What you will do -> Type out the lines below exactly, from the first through the line holding "[258,142,299,152] 99.3% ->", and include no pictures.

(Records contained in a dataset)
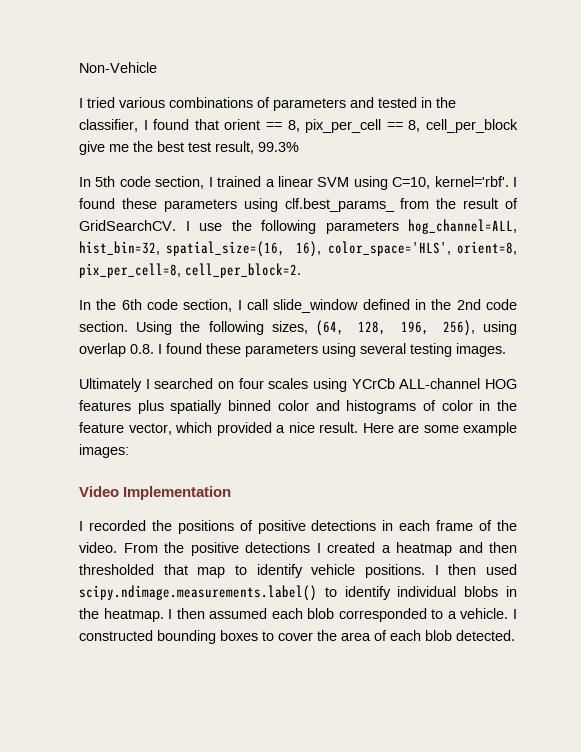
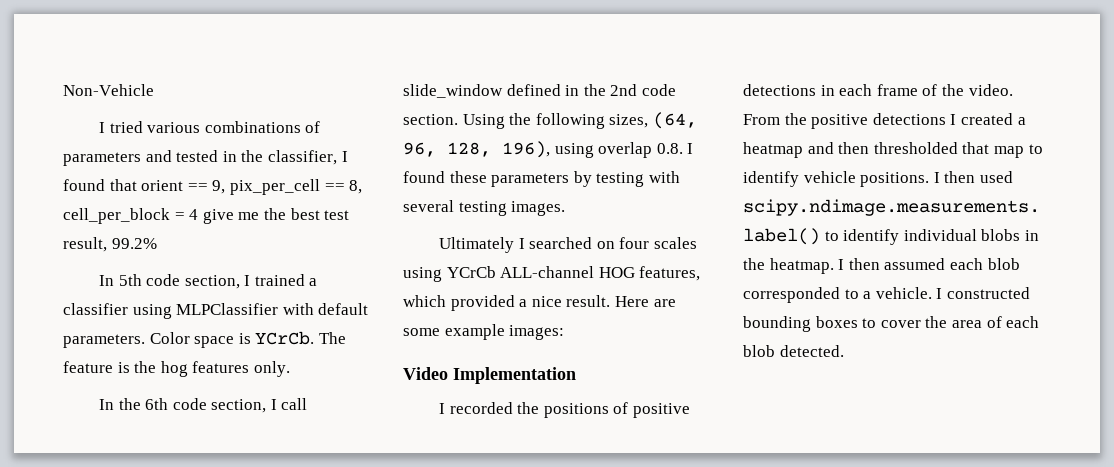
[287,120,300,132] 8, -> [212,180,226,194] 9,
(518, 126) none -> [174,209,199,220] = 4
[258,142,299,152] 99.3% -> [111,238,157,249] 99.2%
[277,176,517,190] [79,198,518,212] [79,219,517,234] [79,241,517,257] [79,263,301,278] linear SVM using C=10, kernel='rbf'. I found these parameters using clf.best_params_ from the result of GridSearchCV. I use the following parameters hog_channel=ALL, hist_bin=32, spatial_size=(16, 16), color_space='HLS', orient=8, pix_per_cell=8, cell_per_block=2. -> [63,303,369,319] [63,331,346,348] [63,361,290,377] classifier using MLPClassifier with default parameters. Color space is YCrCb. The feature is the hog features only.
[358,320,475,336] 128, 196, 256), -> [403,141,550,158] 96, 128, 196),
[322,343,356,357] using -> [573,171,680,187] by testing with
[79,400,517,414] [79,422,172,435] features plus spatially binned color and histograms of color in the feature vector, -> [639,266,701,281] features,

Exercise solution ->
[287,120,300,132] 8, -> [212,180,226,194] 9,
(518, 126) none -> [174,209,199,220] = 4
[258,142,299,152] 99.3% -> [111,238,157,249] 99.2%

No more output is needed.